:: Task description ::
Copy out the text of these entries with every "Pendo" swapped for "Acme" and nothing else changed. Omit the pictures.

:: Record extracts ::
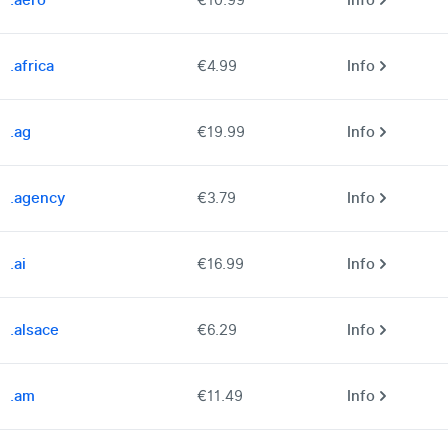
.aero
€10.99
Info
.africa
€4.99
Info
.ag
€19.99
Info
.agency
€3.79
Info
.ai
€16.99
Info
.alsace
€6.29
Info
.am
€11.49
Info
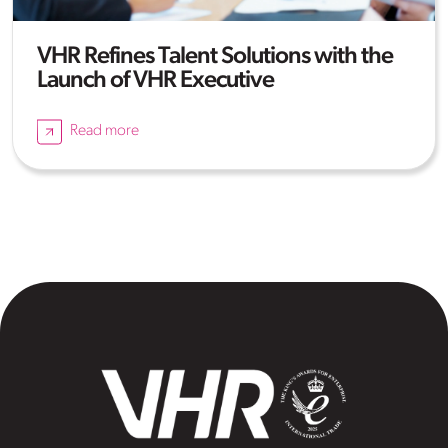
VHR Refines Talent Solutions with the
Launch of VHR Executive
Read more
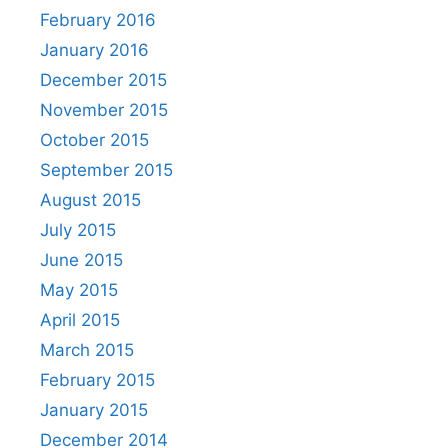
February 2016
January 2016
December 2015
November 2015
October 2015
September 2015
August 2015
July 2015
June 2015
May 2015
April 2015
March 2015
February 2015
January 2015
December 2014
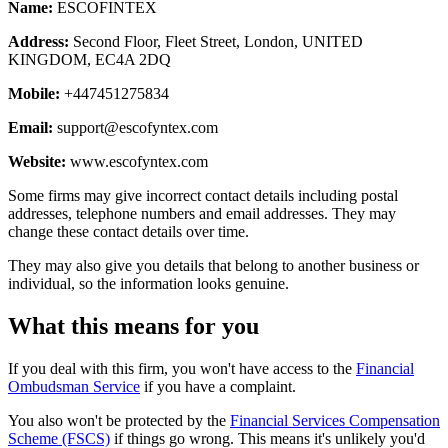
Name:
ESCOFINTEX
Address:
Second Floor, Fleet Street, London, UNITED
KINGDOM, EC4A 2DQ
Mobile:
+447451275834
Email:
support@escofyntex.com
Website:
www.escofyntex.com
Some firms may give incorrect contact details including postal
addresses, telephone numbers and email addresses. They may
change these contact details over time.
They may also give you details that belong to another business or
individual, so the information looks genuine.
What this means for you
If you deal with this firm, you won't have access to the
Financial
Ombudsman Service
if you have a complaint.
You also won't be protected by the
Financial Services Compensation
Scheme (FSCS)
if things go wrong. This means it's unlikely you'd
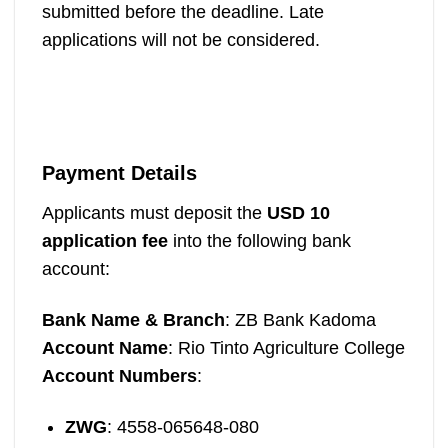
submitted before the deadline. Late
applications will not be considered.
Payment Details
Applicants must deposit the
USD 10
application fee
into the following bank
account:
Bank Name & Branch
: ZB Bank Kadoma
Account Name
: Rio Tinto Agriculture College
Account Numbers
:
ZWG
: 4558-065648-080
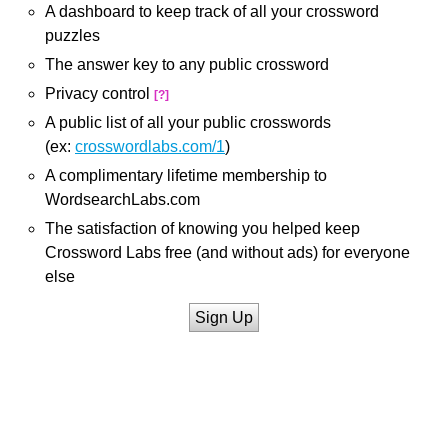
A dashboard to keep track of all your crossword
puzzles
The answer key to any public crossword
Privacy control
[?]
A public list of all your public crosswords
(ex:
crosswordlabs.com/1
)
A complimentary lifetime membership to
WordsearchLabs.com
The satisfaction of knowing you helped keep
Crossword Labs free (and without ads) for everyone
else
Sign Up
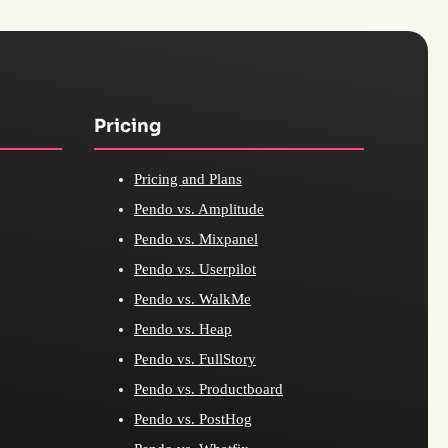
Pricing
Pricing and Plans
Pendo vs. Amplitude
Pendo vs. Mixpanel
Pendo vs. Userpilot
Pendo vs. WalkMe
Pendo vs. Heap
Pendo vs. FullStory
Pendo vs. Productboard
Pendo vs. PostHog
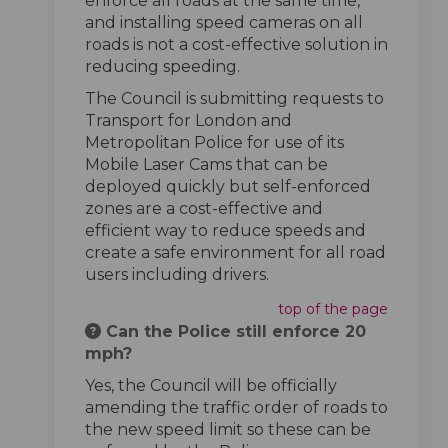
enforce all roads at the same time,
and installing speed cameras on all
roads is not a cost-effective solution in
reducing speeding.
The Council is submitting requests to
Transport for London and
Metropolitan Police for use of its
Mobile Laser Cams that can be
deployed quickly but self-enforced
zones are a cost-effective and
efficient way to reduce speeds and
create a safe environment for all road
users including drivers.
top of the page
Can the Police still enforce 20
mph?
Yes, the Council will be officially
amending the traffic order of roads to
the new speed limit so these can be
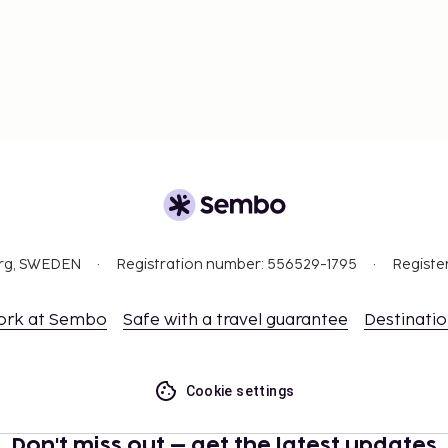
org, SWEDEN
Registration number: 556529-1795
Registe
ork at Sembo
Safe with a travel guarantee
Destinati
Cookie settings
Don't miss out – get the latest updates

:: Answer space ::
.aero
€10.99
Info
.africa
€4.99
Info
.ag
€19.99
Info
.agency
€3.79
Info
.ai
€16.99
Info
.alsace
€6.29
Info
.am
€11.49
Info
VHR Refines Talent Solutions with the
Launch of VHR Executive
Read more
February 2016
January 2016
December 2015
November 2015
October 2015
September 2015
August 2015
July 2015
June 2015
May 2015
April 2015
March 2015
February 2015
January 2015
December 2014
Name:
ESCOFINTEX
Address:
Second Floor, Fleet Street, London, UNITED
KINGDOM, EC4A 2DQ
Mobile:
+447451275834
Email:
support@escofyntex.com
Website:
www.escofyntex.com
Some firms may give incorrect contact details including postal
addresses, telephone numbers and email addresses. They may
change these contact details over time.
They may also give you details that belong to another business or
individual, so the information looks genuine.
What this means for you
If you deal with this firm, you won't have access to the
Financial
Ombudsman Service
if you have a complaint.
You also won't be protected by the
Financial Services Compensation
Scheme (FSCS)
if things go wrong. This means it's unlikely you'd
submitted before the deadline. Late
applications will not be considered.
Payment Details
Applicants must deposit the
USD 10
application fee
into the following bank
account:
Bank Name & Branch
: ZB Bank Kadoma
Account Name
: Rio Tinto Agriculture College
Account Numbers
:
ZWG
: 4558-065648-080
A dashboard to keep track of all your crossword
puzzles
The answer key to any public crossword
Privacy control
[?]
A public list of all your public crosswords
(ex:
crosswordlabs.com/1
)
A complimentary lifetime membership to
WordsearchLabs.com
The satisfaction of knowing you helped keep
Crossword Labs free (and without ads) for everyone
else
Sign Up
Pricing
Pricing and Plans
Acme vs. Amplitude
Acme vs. Mixpanel
Acme vs. Userpilot
Acme vs. WalkMe
Acme vs. Heap
Acme vs. FullStory
Acme vs. Productboard
Acme vs. PostHog
enforce all roads at the same time,
and installing speed cameras on all
roads is not a cost-effective solution in
reducing speeding.
The Council is submitting requests to
Transport for London and
Metropolitan Police for use of its
Mobile Laser Cams that can be
deployed quickly but self-enforced
zones are a cost-effective and
efficient way to reduce speeds and
create a safe environment for all road
users including drivers.
top of the page
Can the Police still enforce 20
mph?
Yes, the Council will be officially
amending the traffic order of roads to
the new speed limit so these can be
org, SWEDEN
Registration number: 556529-1795
Registe
ork at Sembo
Safe with a travel guarantee
Destinati
Cookie settings
Don't miss out – get the latest updates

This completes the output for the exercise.